I've seen some commercial grow houses growing vertically and the yields they get are crazy man!


----------



## Kind Sir (Feb 5, 2022)

I havnt seen any in person but definitely online, some looked great. It sure looked like they were some monsters, I was kinda wondering why I never saw any grow pics doing vertical. 

Are there more pros to horizontal growing rather than vertical, bc it seems like that’s what everyone does and many don’t have a ton of space you know 


Cynister said:


> I've seen some commercial grow houses growing vertically and the yields they get are crazy man!


----------



## ttystikk (Feb 5, 2022)

Kind Sir said:


> I havnt seen any in person but definitely online, some looked great. It sure looked like they were some monsters, I was kinda wondering why I never saw any grow pics doing vertical.
> 
> Are there more pros to horizontal growing rather than vertical, bc it seems like that’s what everyone does and many don’t have a ton of space you know


People do what they know and they're gonna grow the way they're comfortable with. You can do SOG vertically, it takes the right equipment.
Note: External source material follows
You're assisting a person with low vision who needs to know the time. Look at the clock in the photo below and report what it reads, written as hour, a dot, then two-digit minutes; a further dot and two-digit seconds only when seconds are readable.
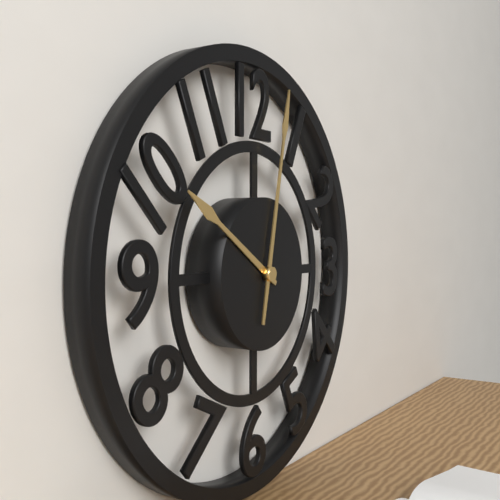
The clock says 10.02
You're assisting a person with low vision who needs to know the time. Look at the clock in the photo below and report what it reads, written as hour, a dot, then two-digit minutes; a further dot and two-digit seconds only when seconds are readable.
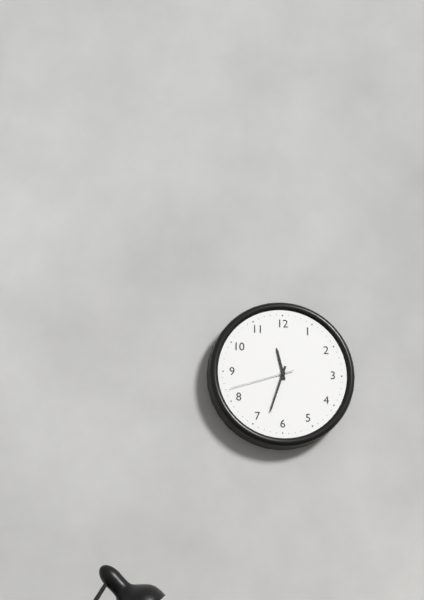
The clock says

A lot of folks just do a low rise grow and then put another tray over the first, etc, so you end up with stacked trays.

There's a lot of ways to do it. I specialised in vertical plane ScrOG because of a combination of yields per square foot and relative ease of access.


----------



## Kind Sir (Feb 5, 2022)

I see why people do what they know, I’m lost with what you’re saying. My situation just changed and don’t NEED to do very anymore but i’m intrigued by it. I’ve been doing notill in a 4x4 with a nice LED. I’d definitely learn vertical growing if the yield/time ratio was worth it! 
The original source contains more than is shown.